Иначе восприняла филиппику министра палата общин. Его политика была одобрена громадным большинством голосов. Друзья и даже политические оппоненты слали ему поздравления. Почитатели вскладчину приобрели портрет «героя» кисти Патриджа и преподнесли его Эмили. После «триумфа» Пальмерстон подобрел: убытки Пачифико были пересмотрены и определены в 150 фунтов стерлингов (т. е. уменьшены в 200 раз). «И ради этого лорд Пальмерстон мобилизовал против Греции флот, равный тому, которым Нельсон командовал в сражении у Нила!» – восклицает французский историк.

Конечно же, не ради Пачифико, а с целью прочного утверждения на Балканском полуострове.

И все же победа была достигнута, по мнению многих влиятельных лиц, слишком дорогой ценой. По словам Гладстона, Пальмерстон настроил против себя «всю цивилизованную Европу». На традиционном банкете у лорда-мэра Лондона отсутствовали представители России, Франции и Баварии.
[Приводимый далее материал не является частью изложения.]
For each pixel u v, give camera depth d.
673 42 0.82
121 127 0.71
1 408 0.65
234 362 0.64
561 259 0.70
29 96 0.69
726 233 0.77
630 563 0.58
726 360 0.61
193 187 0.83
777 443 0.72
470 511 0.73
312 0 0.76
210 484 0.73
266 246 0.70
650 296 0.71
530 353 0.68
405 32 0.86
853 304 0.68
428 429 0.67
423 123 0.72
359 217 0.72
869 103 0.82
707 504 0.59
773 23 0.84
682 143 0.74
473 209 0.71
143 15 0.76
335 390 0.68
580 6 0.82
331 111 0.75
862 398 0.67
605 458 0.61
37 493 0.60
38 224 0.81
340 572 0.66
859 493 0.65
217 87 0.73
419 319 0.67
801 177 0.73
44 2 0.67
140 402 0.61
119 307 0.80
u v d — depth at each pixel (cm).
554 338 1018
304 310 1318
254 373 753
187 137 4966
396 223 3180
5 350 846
Виктория писала своему наставнику, бельгийскому королю Леопольду: «Благодаря Пальмерстону мы ухитрились поссориться, порознь и удачно, с каждой из держав».
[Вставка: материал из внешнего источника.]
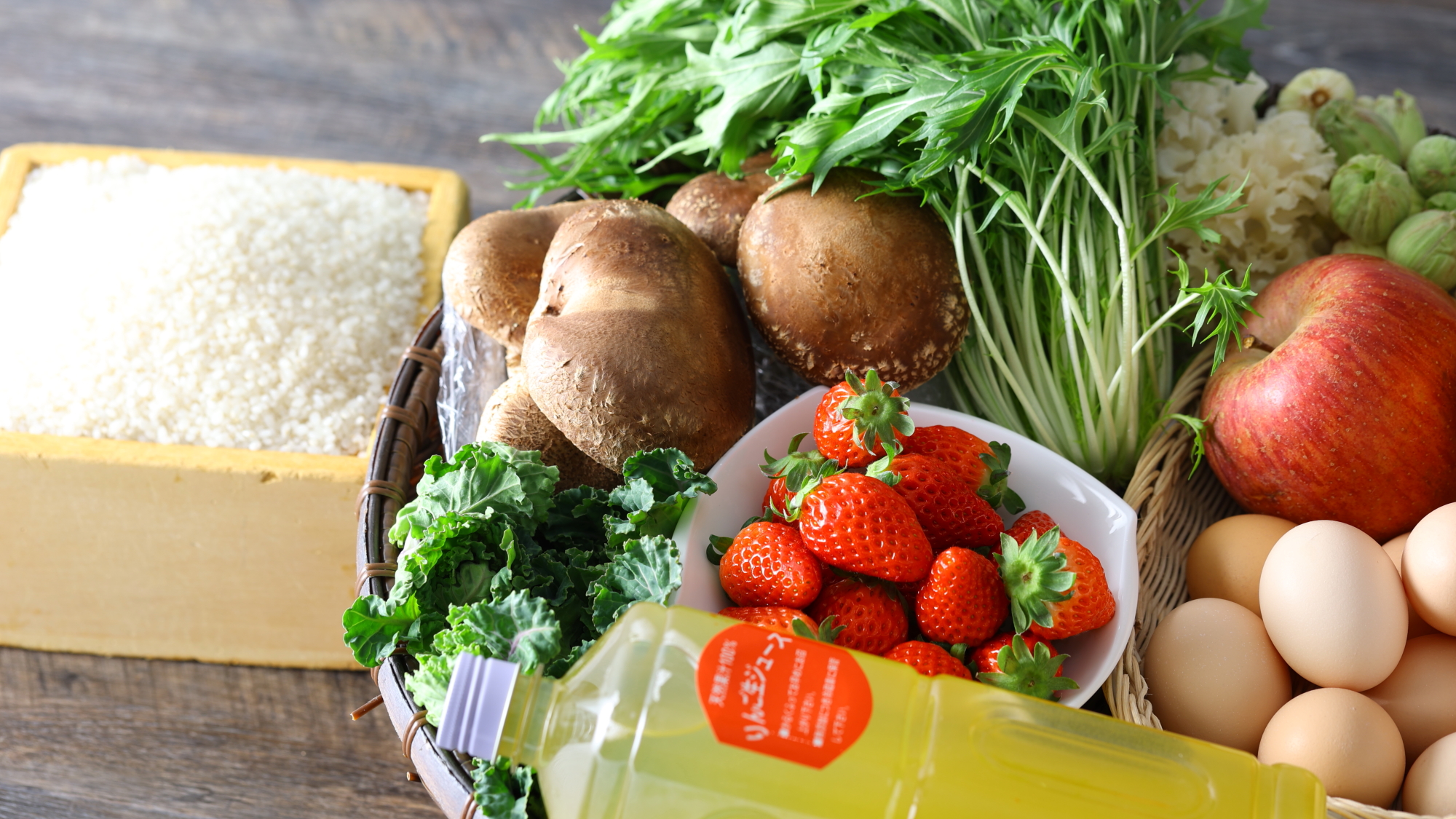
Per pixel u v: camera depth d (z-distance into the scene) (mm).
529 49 1863
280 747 1156
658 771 560
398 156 1696
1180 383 945
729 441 832
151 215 1188
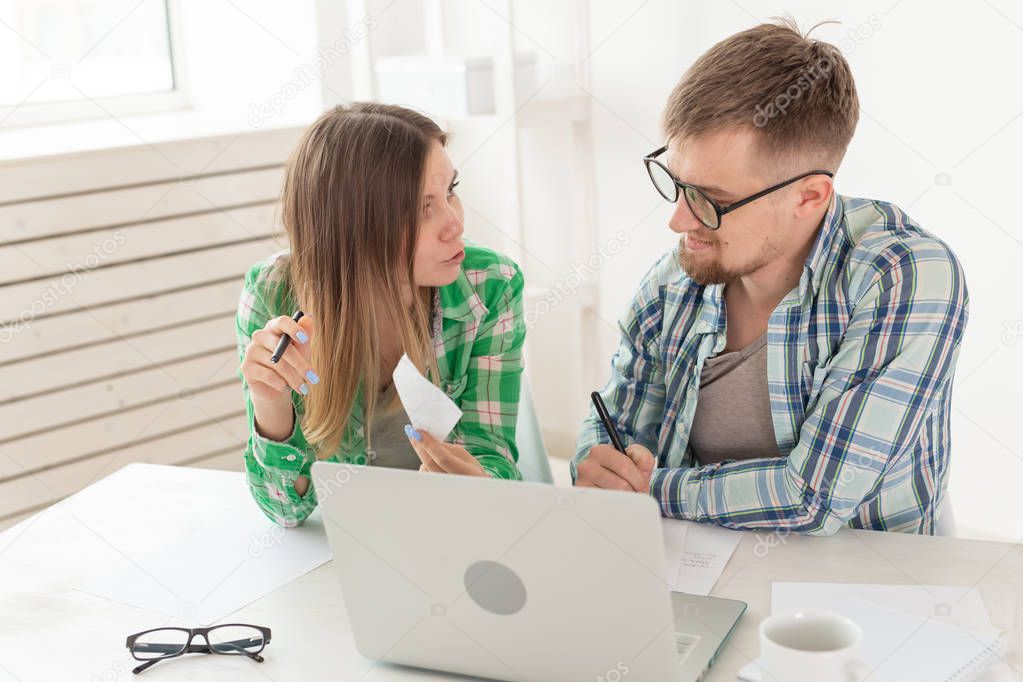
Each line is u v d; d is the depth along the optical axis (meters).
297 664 1.18
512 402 1.69
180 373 3.07
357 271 1.49
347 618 1.27
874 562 1.30
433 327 1.64
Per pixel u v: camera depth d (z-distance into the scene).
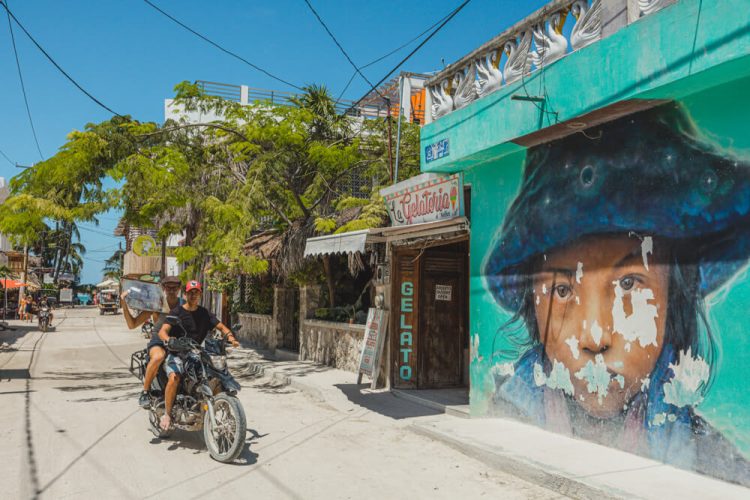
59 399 9.70
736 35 4.77
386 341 11.33
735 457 5.07
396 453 6.68
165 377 6.82
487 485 5.54
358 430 7.86
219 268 14.52
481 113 7.99
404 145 16.25
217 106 15.53
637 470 5.50
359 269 14.59
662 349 5.79
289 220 15.92
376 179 16.44
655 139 5.95
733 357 5.13
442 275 11.38
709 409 5.30
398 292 11.14
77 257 83.31
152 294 7.30
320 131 15.71
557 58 6.89
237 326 6.80
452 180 9.02
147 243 14.48
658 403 5.80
Королевское терпение подходило к концу и лопнуло, когда лорд Джон, никого не спросясь и ни с кем не посоветовавшись, и не известив, как то полагалось, корону, горячо одобрил государственный переворот тогда еще французского президента Луи Наполеона Бонапарта (декабрь 1851 г.). Радость била в Пальмерстоне ключом: разорванную диктатором конституцию он объявил «детской чепухой», «фиглярством», творением «ветреных умов Марраста и Токвилля, сочиненным для того, чтобы мучить и смущать французский народ».
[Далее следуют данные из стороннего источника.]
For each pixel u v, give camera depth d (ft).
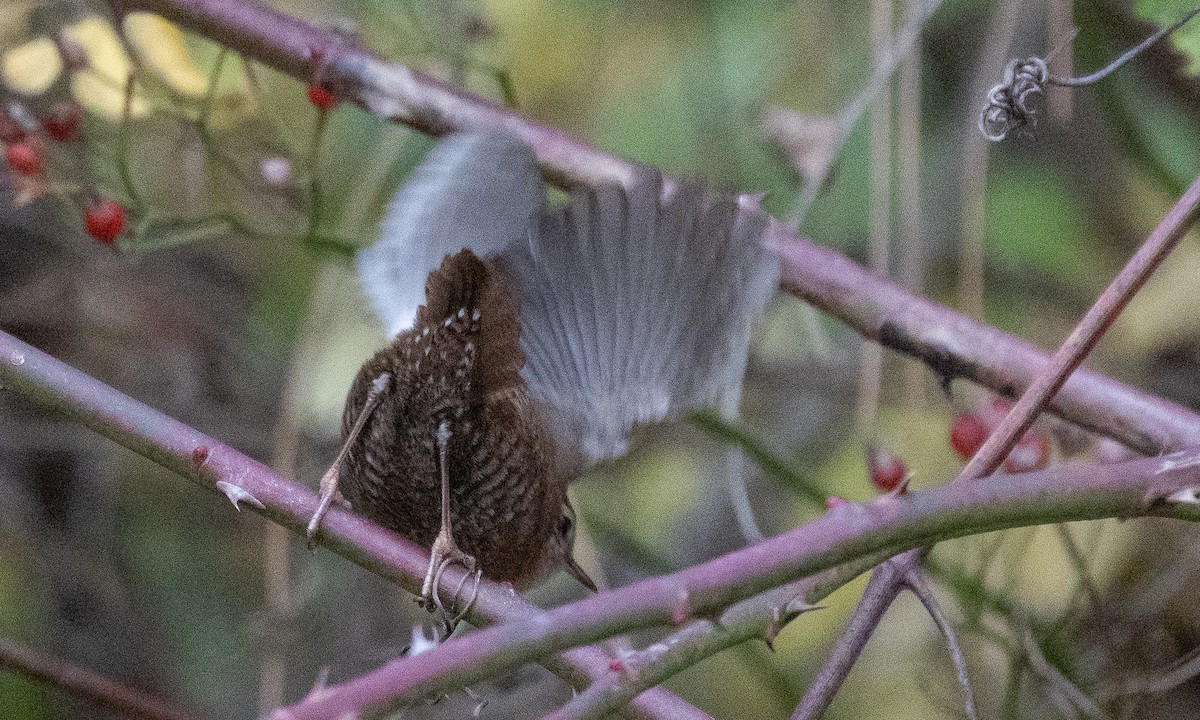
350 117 31.99
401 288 19.06
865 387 25.38
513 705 28.78
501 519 19.01
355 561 17.24
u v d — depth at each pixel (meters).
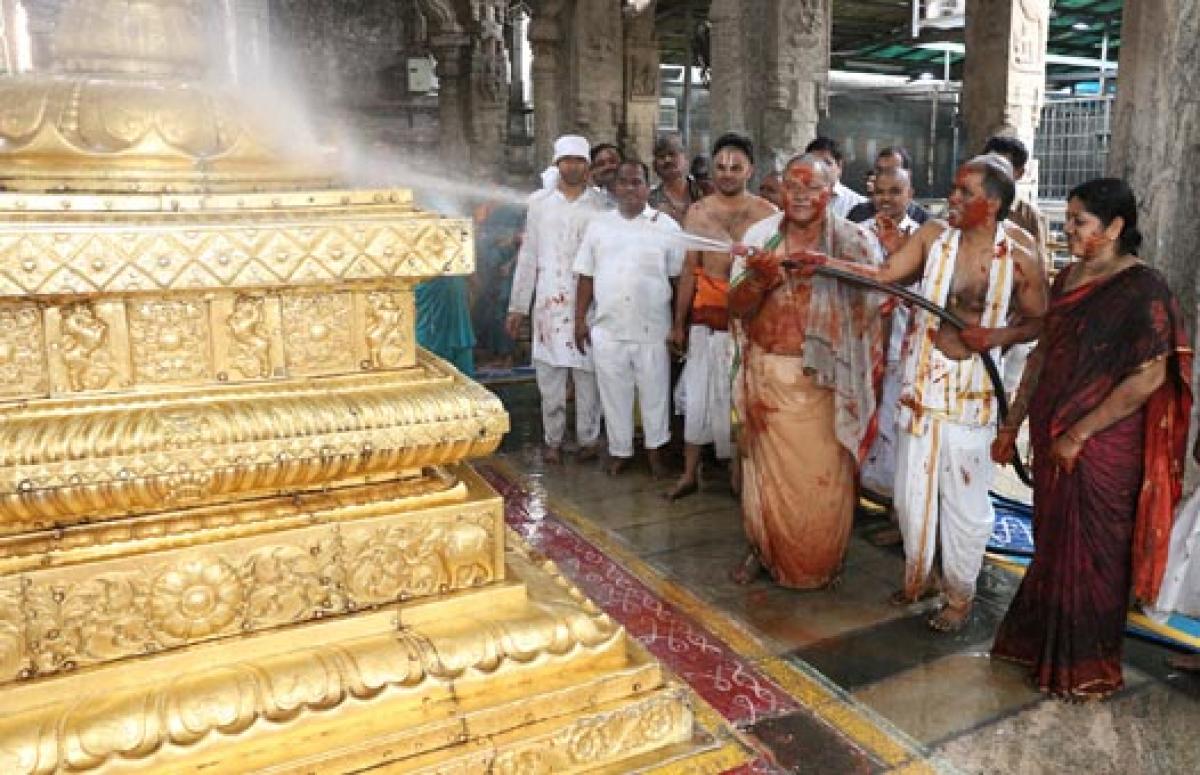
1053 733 2.77
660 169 5.57
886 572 4.02
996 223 3.17
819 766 2.58
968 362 3.22
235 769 1.59
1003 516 4.61
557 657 1.87
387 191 1.95
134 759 1.56
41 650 1.62
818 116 8.09
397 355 1.92
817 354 3.42
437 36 17.58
Торжествовал Пальмерстон рановато: такого самовольства королева не прощала никому и не пожелала упустить подходящий случай для удаления неугодного министра. После ее объяснения с премьер-министром Пальмерстон расстался с печатями Форин оффис, и уже навсегда.

«Воевода Пальмерстон»

и Крымская война

В годы Крымской войны в России распространялся незатейливый стишок:

Вот в воинственном азарте

Воевода Пальмерстон

Поражает Русь на карте

Указательным перстом.


Сочинители его были недалеки от истины: Пальмерстон наряду с королевой Викторией и послом в Турции Чарльзом Стратфордом, получившим звание лорда Рэдклиффа, являлся одним – из самых оголтелых ястребов-русофобов и главных зачинщиков конфликта. Отлучение его от Форин оффис (он был переведен на пост «секретаря по домашним делам», иными словами, министра внутренних дел) не означало полного отлучения от внешней политики. Он участвовал в заседаниях кабинета и более узких совещаниях в месяцы, предшествовавшие развязыванию войны в связи с казалось бы архаичным во второй половине XIX века вопросом о «святых местах» и внес немалый вклад в ее разжигание.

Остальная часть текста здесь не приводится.